His grief was that no one
in the Tenderloin would take him seriously; would believe him
wicked, wise, predatory. They might love him, they might laugh
with him, they might clamor for his company, in no flat that
could boast a piano, was he not, on his entrance, greeted with a
shout; but the real Knights of the Highway treated him always as
the questioning, wide-eyed child. In spite of his after-midnight
pallor, in spite of his honorable scars of dissipation, it was
his misfortune to be cursed with a smile that was a perpetual
plea of "not guilty."
"What can you expect?" an outspoken friend, who made a living as
a wireless wire tapper, had once pointed out to him. "That smile
of yours could open a safe. It could make a show girl give up
money! It's an alibi for everything from overspeeding to
murder."
Mannie, as he listened, flushed with mortification. From that
moment he determined that his life should be devoted to giving
the lie to that smile, to that outward and visible sign of
kindness, good will, and innate innocence.
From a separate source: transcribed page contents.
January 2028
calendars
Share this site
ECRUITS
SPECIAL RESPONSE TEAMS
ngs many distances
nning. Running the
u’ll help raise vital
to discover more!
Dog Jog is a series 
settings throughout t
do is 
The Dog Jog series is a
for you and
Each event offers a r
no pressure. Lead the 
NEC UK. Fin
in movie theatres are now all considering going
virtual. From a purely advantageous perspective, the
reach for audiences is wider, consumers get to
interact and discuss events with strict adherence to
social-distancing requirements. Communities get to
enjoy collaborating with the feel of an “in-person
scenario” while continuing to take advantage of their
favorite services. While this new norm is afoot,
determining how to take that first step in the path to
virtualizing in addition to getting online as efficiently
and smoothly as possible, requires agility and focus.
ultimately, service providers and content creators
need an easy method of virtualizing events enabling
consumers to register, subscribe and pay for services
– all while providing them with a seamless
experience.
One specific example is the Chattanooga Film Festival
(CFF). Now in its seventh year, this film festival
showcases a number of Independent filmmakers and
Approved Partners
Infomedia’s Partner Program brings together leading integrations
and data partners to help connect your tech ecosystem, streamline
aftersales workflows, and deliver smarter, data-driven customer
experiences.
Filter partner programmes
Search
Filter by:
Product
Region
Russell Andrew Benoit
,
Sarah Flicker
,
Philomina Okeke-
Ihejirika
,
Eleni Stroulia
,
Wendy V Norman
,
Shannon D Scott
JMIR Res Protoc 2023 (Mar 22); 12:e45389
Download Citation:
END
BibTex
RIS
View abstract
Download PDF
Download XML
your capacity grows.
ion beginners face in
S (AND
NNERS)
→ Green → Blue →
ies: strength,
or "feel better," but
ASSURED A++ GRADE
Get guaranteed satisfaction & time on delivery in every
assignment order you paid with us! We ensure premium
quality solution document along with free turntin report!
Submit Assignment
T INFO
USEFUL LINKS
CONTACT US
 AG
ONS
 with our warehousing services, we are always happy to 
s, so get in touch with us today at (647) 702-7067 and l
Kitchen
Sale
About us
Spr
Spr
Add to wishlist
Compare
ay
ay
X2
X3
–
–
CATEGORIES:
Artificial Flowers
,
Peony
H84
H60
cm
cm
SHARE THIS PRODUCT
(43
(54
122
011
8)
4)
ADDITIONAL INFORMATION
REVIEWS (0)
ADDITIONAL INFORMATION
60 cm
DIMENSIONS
As yet, he had not
succeeded.
He interrupted Mabel at the telephone to inquire the whereabouts
of Vera. "There's two girls in there, now," he said, "waiting to
have their fortunes doped."
"Let'em wait!" exclaimed Mabel. "Vera's upstairs dressing." In
her eyes was the baleful glare of the plunger. "What was that
you give me in the third race?"
At the first touch of the ruling passion, what interest Mannie
may have felt for the impatient visitors vanished.